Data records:
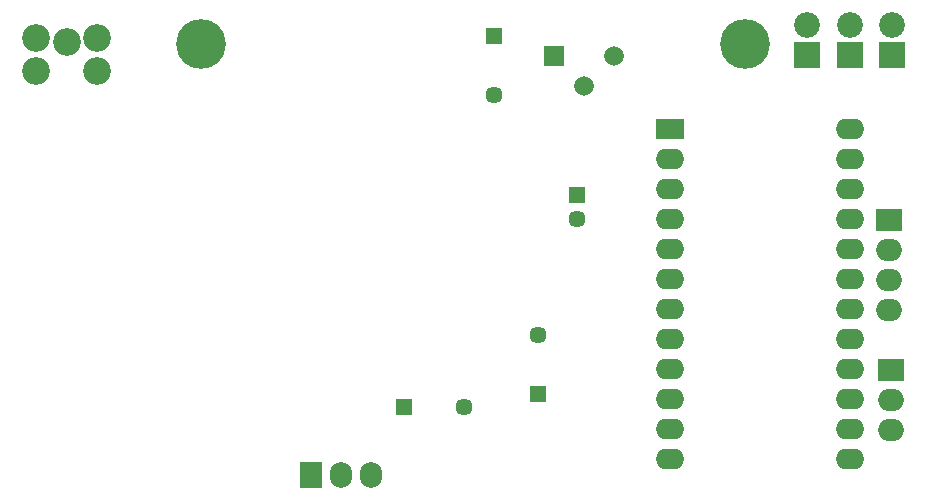
<source format=gbs>
G04 #@! TF.FileFunction,Soldermask,Bot*
%FSLAX46Y46*%
G04 Gerber Fmt 4.6, Leading zero omitted, Abs format (unit mm)*
G04 Created by KiCad (PCBNEW 4.0.1-stable) date Söndag 13 Mars 2016 12:17:34*
%MOMM*%
G01*
G04 APERTURE LIST*
%ADD10C,0.100000*%
%ADD11C,4.216400*%
%ADD12R,1.452400X1.452400*%
%ADD13C,1.452400*%
%ADD14R,2.184400X2.184400*%
%ADD15O,2.184400X2.184400*%
%ADD16C,2.352400*%
%ADD17R,1.879600X2.184400*%
%ADD18O,1.879600X2.184400*%
%ADD19C,1.662400*%
%ADD20R,1.662400X1.662400*%
%ADD21R,2.438400X1.727200*%
%ADD22O,2.438400X1.727200*%
%ADD23R,2.184400X1.879600*%
%ADD24O,2.184400X1.879600*%
G04 APERTURE END LIST*
D10*
D11*
X108900000Y-97600000D03*
D12*
X126100000Y-128300000D03*
D13*
X131100000Y-128300000D03*
D12*
X140700000Y-110400000D03*
D13*
X140700000Y-112400000D03*
D12*
X137400000Y-127200000D03*
D13*
X137400000Y-122200000D03*
D14*
X160200000Y-98500000D03*
D15*
X160200000Y-95960000D03*
D14*
X163800000Y-98500000D03*
D15*
X163800000Y-95960000D03*
D14*
X167400000Y-98500000D03*
D15*
X167400000Y-95960000D03*
D16*
X97500000Y-97400000D03*
X94900000Y-99900000D03*
X100100000Y-99900000D03*
X100100000Y-97100000D03*
X94900000Y-97100000D03*
D17*
X118200000Y-134100000D03*
D18*
X120740000Y-134100000D03*
X123280000Y-134100000D03*
D19*
X143880000Y-98600000D03*
D20*
X138800000Y-98600000D03*
D19*
X141340000Y-101140000D03*
D21*
X148590000Y-104830000D03*
D22*
X148590000Y-107370000D03*
X148590000Y-109910000D03*
X148590000Y-112450000D03*
X148590000Y-114990000D03*
X148590000Y-117530000D03*
X148590000Y-120070000D03*
X148590000Y-122610000D03*
X148590000Y-125150000D03*
X148590000Y-127690000D03*
X148590000Y-130230000D03*
X148590000Y-132770000D03*
X163830000Y-132770000D03*
X163830000Y-130230000D03*
X163830000Y-127690000D03*
X163830000Y-125150000D03*
X163830000Y-122610000D03*
X163830000Y-120070000D03*
X163830000Y-117530000D03*
X163830000Y-114990000D03*
X163830000Y-112450000D03*
X163830000Y-109910000D03*
X163830000Y-107370000D03*
X163830000Y-104830000D03*
D12*
X133700000Y-96900000D03*
D13*
X133700000Y-101900000D03*
D23*
X167300000Y-125200000D03*
D24*
X167300000Y-127740000D03*
X167300000Y-130280000D03*
D23*
X167100000Y-112500000D03*
D24*
X167100000Y-115040000D03*
X167100000Y-117580000D03*
X167100000Y-120120000D03*
D11*
X154900000Y-97600000D03*
M02*

</source>
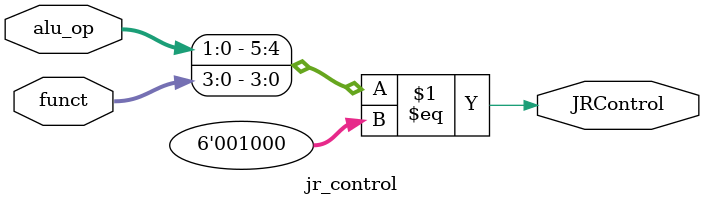
<source format=sv>
/**
 * @module JR_Control
 * @brief Detects the 'jr' (jump register) instruction.
 *
 * @description
 * Asserts `JRControl` if the combination of `alu_op` and `funct` matches the encoding
 * of a `jr` instruction (typically `alu_op == 2'b00` and `funct == 4'b1000`).
 *
 * @ports
 * - input  logic [1:0] alu_op    : ALU operation type (from main control unit)
 * - input  logic [3:0] funct     : Function field (from R-type instruction)
 * - output logic       JRControl : High if instruction is `jr`
 *
 * @author  Xhovani Mali
 * @date    2025
 */

`timescale 1ns/1ps

module jr_control (
    input  logic [1:0] alu_op,
    input  logic [3:0] funct,
    output logic       JRControl
);

    assign JRControl = ({alu_op, funct} == 6'b001000);

endmodule

</source>
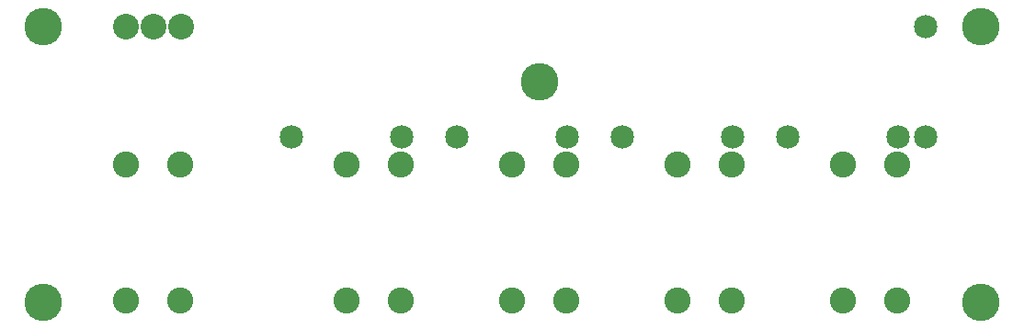
<source format=gbs>
G04 MADE WITH FRITZING*
G04 WWW.FRITZING.ORG*
G04 SINGLE SIDED*
G04 HOLES NOT PLATED*
G04 CONTOUR ON CENTER OF CONTOUR VECTOR*
%ASAXBY*%
%FSLAX23Y23*%
%MOIN*%
%OFA0B0*%
%SFA1.0B1.0*%
%ADD10C,0.095000*%
%ADD11C,0.085000*%
%ADD12C,0.093307*%
%ADD13C,0.135984*%
%LNMASK0*%
G90*
G70*
G54D10*
X398Y102D03*
X595Y102D03*
X595Y594D03*
X398Y594D03*
X1798Y102D03*
X1995Y102D03*
X1995Y594D03*
X1798Y594D03*
X1198Y102D03*
X1395Y102D03*
X1395Y594D03*
X1198Y594D03*
X2398Y102D03*
X2595Y102D03*
X2595Y594D03*
X2398Y594D03*
X2998Y102D03*
X3195Y102D03*
X3195Y594D03*
X2998Y594D03*
G54D11*
X3198Y694D03*
X2798Y694D03*
X2598Y694D03*
X2198Y694D03*
X1998Y694D03*
X1598Y694D03*
X1398Y694D03*
X998Y694D03*
X3298Y1094D03*
X3298Y694D03*
G54D12*
X598Y1094D03*
X498Y1094D03*
X398Y1094D03*
G54D13*
X3498Y1094D03*
X98Y94D03*
X98Y1094D03*
X3498Y94D03*
X1898Y894D03*
G04 End of Mask0*
M02*
</source>
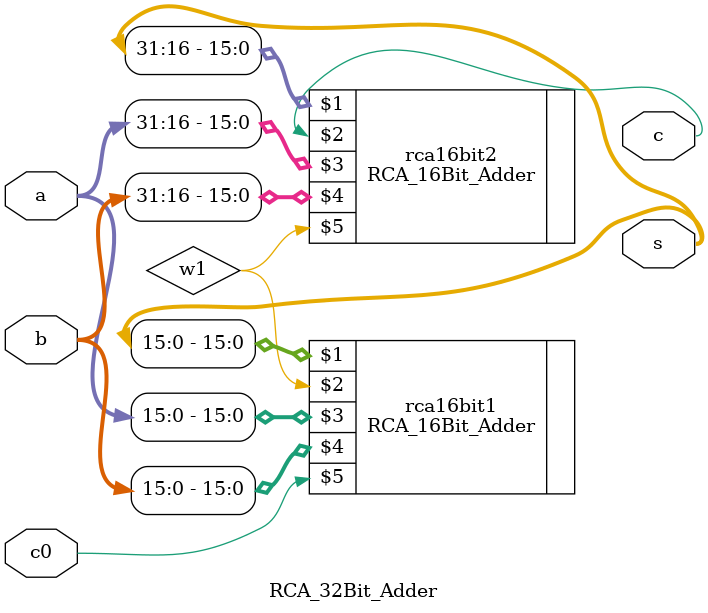
<source format=v>
`timescale 1ns / 1ps
module RCA_32Bit_Adder(s, c, a, b, c0);
	output [31:0] s;
	output c;
	input [31:0] a, b;
	input c0;
	
	wire w1;
	RCA_16Bit_Adder rca16bit1(s[15:0], w1, a[15:0], b[15:0], c0);
	RCA_16Bit_Adder rca16bit2(s[31:16], c, a[31:16], b[31:16], w1);


endmodule

</source>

- Work instructions: Line by line, write out the data above exactly, without the pictures.

- Solution for this exercise:
<source format=gbs>
G04 #@! TF.FileFunction,Soldermask,Bot*
%FSLAX46Y46*%
G04 Gerber Fmt 4.6, Leading zero omitted, Abs format (unit mm)*
G04 Created by KiCad (PCBNEW 4.0.1-stable) date Söndag 13 Mars 2016 12:17:34*
%MOMM*%
G01*
G04 APERTURE LIST*
%ADD10C,0.100000*%
%ADD11C,4.216400*%
%ADD12R,1.452400X1.452400*%
%ADD13C,1.452400*%
%ADD14R,2.184400X2.184400*%
%ADD15O,2.184400X2.184400*%
%ADD16C,2.352400*%
%ADD17R,1.879600X2.184400*%
%ADD18O,1.879600X2.184400*%
%ADD19C,1.662400*%
%ADD20R,1.662400X1.662400*%
%ADD21R,2.438400X1.727200*%
%ADD22O,2.438400X1.727200*%
%ADD23R,2.184400X1.879600*%
%ADD24O,2.184400X1.879600*%
G04 APERTURE END LIST*
D10*
D11*
X108900000Y-97600000D03*
D12*
X126100000Y-128300000D03*
D13*
X131100000Y-128300000D03*
D12*
X140700000Y-110400000D03*
D13*
X140700000Y-112400000D03*
D12*
X137400000Y-127200000D03*
D13*
X137400000Y-122200000D03*
D14*
X160200000Y-98500000D03*
D15*
X160200000Y-95960000D03*
D14*
X163800000Y-98500000D03*
D15*
X163800000Y-95960000D03*
D14*
X167400000Y-98500000D03*
D15*
X167400000Y-95960000D03*
D16*
X97500000Y-97400000D03*
X94900000Y-99900000D03*
X100100000Y-99900000D03*
X100100000Y-97100000D03*
X94900000Y-97100000D03*
D17*
X118200000Y-134100000D03*
D18*
X120740000Y-134100000D03*
X123280000Y-134100000D03*
D19*
X143880000Y-98600000D03*
D20*
X138800000Y-98600000D03*
D19*
X141340000Y-101140000D03*
D21*
X148590000Y-104830000D03*
D22*
X148590000Y-107370000D03*
X148590000Y-109910000D03*
X148590000Y-112450000D03*
X148590000Y-114990000D03*
X148590000Y-117530000D03*
X148590000Y-120070000D03*
X148590000Y-122610000D03*
X148590000Y-125150000D03*
X148590000Y-127690000D03*
X148590000Y-130230000D03*
X148590000Y-132770000D03*
X163830000Y-132770000D03*
X163830000Y-130230000D03*
X163830000Y-127690000D03*
X163830000Y-125150000D03*
X163830000Y-122610000D03*
X163830000Y-120070000D03*
X163830000Y-117530000D03*
X163830000Y-114990000D03*
X163830000Y-112450000D03*
X163830000Y-109910000D03*
X163830000Y-107370000D03*
X163830000Y-104830000D03*
D12*
X133700000Y-96900000D03*
D13*
X133700000Y-101900000D03*
D23*
X167300000Y-125200000D03*
D24*
X167300000Y-127740000D03*
X167300000Y-130280000D03*
D23*
X167100000Y-112500000D03*
D24*
X167100000Y-115040000D03*
X167100000Y-117580000D03*
X167100000Y-120120000D03*
D11*
X154900000Y-97600000D03*
M02*

</source>
<source format=sv>
/**
 * @module JR_Control
 * @brief Detects the 'jr' (jump register) instruction.
 *
 * @description
 * Asserts `JRControl` if the combination of `alu_op` and `funct` matches the encoding
 * of a `jr` instruction (typically `alu_op == 2'b00` and `funct == 4'b1000`).
 *
 * @ports
 * - input  logic [1:0] alu_op    : ALU operation type (from main control unit)
 * - input  logic [3:0] funct     : Function field (from R-type instruction)
 * - output logic       JRControl : High if instruction is `jr`
 *
 * @author  Xhovani Mali
 * @date    2025
 */

`timescale 1ns/1ps

module jr_control (
    input  logic [1:0] alu_op,
    input  logic [3:0] funct,
    output logic       JRControl
);

    assign JRControl = ({alu_op, funct} == 6'b001000);

endmodule

</source>
<source format=gbs>
G04 MADE WITH FRITZING*
G04 WWW.FRITZING.ORG*
G04 SINGLE SIDED*
G04 HOLES NOT PLATED*
G04 CONTOUR ON CENTER OF CONTOUR VECTOR*
%ASAXBY*%
%FSLAX23Y23*%
%MOIN*%
%OFA0B0*%
%SFA1.0B1.0*%
%ADD10C,0.095000*%
%ADD11C,0.085000*%
%ADD12C,0.093307*%
%ADD13C,0.135984*%
%LNMASK0*%
G90*
G70*
G54D10*
X398Y102D03*
X595Y102D03*
X595Y594D03*
X398Y594D03*
X1798Y102D03*
X1995Y102D03*
X1995Y594D03*
X1798Y594D03*
X1198Y102D03*
X1395Y102D03*
X1395Y594D03*
X1198Y594D03*
X2398Y102D03*
X2595Y102D03*
X2595Y594D03*
X2398Y594D03*
X2998Y102D03*
X3195Y102D03*
X3195Y594D03*
X2998Y594D03*
G54D11*
X3198Y694D03*
X2798Y694D03*
X2598Y694D03*
X2198Y694D03*
X1998Y694D03*
X1598Y694D03*
X1398Y694D03*
X998Y694D03*
X3298Y1094D03*
X3298Y694D03*
G54D12*
X598Y1094D03*
X498Y1094D03*
X398Y1094D03*
G54D13*
X3498Y1094D03*
X98Y94D03*
X98Y1094D03*
X3498Y94D03*
X1898Y894D03*
G04 End of Mask0*
M02*
</source>
<source format=v>
`timescale 1ns / 1ps
module RCA_32Bit_Adder(s, c, a, b, c0);
	output [31:0] s;
	output c;
	input [31:0] a, b;
	input c0;
	
	wire w1;
	RCA_16Bit_Adder rca16bit1(s[15:0], w1, a[15:0], b[15:0], c0);
	RCA_16Bit_Adder rca16bit2(s[31:16], c, a[31:16], b[31:16], w1);


endmodule

</source>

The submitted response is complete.